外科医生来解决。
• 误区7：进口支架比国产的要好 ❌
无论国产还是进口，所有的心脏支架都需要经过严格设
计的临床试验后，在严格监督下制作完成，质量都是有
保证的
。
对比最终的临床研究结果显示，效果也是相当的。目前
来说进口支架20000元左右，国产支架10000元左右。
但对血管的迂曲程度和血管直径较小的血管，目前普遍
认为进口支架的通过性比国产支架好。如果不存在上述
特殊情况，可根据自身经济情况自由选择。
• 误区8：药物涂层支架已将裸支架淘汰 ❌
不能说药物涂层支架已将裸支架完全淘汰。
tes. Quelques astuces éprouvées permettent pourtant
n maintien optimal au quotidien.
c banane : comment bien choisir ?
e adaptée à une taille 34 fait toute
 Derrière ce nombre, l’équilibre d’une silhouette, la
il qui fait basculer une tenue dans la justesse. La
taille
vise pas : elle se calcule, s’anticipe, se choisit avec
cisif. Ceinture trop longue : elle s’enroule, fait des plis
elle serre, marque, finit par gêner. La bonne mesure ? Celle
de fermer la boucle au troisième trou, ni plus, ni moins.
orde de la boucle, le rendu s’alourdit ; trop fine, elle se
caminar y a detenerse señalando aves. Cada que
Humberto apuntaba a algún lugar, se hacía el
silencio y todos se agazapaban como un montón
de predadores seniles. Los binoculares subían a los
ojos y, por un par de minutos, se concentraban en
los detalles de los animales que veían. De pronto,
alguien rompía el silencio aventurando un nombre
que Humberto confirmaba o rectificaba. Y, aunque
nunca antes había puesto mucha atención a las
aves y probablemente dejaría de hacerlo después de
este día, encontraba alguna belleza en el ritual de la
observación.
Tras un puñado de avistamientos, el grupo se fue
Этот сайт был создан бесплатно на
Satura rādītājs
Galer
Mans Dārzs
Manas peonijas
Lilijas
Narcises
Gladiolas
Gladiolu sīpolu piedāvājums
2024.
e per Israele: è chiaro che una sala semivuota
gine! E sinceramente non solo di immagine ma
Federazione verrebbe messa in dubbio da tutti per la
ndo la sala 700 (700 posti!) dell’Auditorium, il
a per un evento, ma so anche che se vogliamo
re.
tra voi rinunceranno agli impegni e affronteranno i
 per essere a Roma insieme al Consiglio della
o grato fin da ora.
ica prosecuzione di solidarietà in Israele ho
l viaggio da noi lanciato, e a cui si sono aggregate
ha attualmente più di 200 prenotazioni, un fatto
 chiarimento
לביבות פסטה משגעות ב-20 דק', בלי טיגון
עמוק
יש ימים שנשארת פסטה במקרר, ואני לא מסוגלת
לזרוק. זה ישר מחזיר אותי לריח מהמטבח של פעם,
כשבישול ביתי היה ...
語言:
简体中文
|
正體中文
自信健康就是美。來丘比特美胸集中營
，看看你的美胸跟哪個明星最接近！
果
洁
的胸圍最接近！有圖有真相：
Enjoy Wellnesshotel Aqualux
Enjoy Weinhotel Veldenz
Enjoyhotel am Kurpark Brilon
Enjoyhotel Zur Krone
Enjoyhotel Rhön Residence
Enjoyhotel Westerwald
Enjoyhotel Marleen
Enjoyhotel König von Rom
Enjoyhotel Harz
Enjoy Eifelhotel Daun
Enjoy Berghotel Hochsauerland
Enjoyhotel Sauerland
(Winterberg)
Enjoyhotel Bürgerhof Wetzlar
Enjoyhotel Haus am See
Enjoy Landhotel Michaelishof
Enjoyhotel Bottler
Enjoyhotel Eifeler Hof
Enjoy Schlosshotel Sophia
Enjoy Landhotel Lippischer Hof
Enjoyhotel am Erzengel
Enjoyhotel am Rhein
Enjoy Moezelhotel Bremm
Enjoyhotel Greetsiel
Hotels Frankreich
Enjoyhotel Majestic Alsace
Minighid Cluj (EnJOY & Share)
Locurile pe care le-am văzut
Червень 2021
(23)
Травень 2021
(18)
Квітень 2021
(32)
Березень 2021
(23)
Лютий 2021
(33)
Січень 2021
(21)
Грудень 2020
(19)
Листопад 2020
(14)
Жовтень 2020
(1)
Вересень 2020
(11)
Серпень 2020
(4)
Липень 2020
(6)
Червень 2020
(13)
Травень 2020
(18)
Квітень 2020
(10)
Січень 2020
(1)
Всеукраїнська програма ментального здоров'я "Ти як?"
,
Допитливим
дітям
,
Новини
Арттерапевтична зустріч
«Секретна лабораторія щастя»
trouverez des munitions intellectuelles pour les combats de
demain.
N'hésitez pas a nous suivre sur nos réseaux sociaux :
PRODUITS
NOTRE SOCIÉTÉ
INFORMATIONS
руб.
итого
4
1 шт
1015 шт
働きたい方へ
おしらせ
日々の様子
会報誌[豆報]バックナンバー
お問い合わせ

━━━━━━━━

▸ Problem statement
Give back, unchanged, the run of lines in the listing above that begins at the line containing "Tras un puñado" and ends at the line containing "gine! E sinceramente non solo di immagine ma", both included.

▸ Solution below
Tras un puñado de avistamientos, el grupo se fue
Этот сайт был создан бесплатно на
Satura rādītājs
Galer
Mans Dārzs
Manas peonijas
Lilijas
Narcises
Gladiolas
Gladiolu sīpolu piedāvājums
2024.
e per Israele: è chiaro che una sala semivuota
gine! E sinceramente non solo di immagine ma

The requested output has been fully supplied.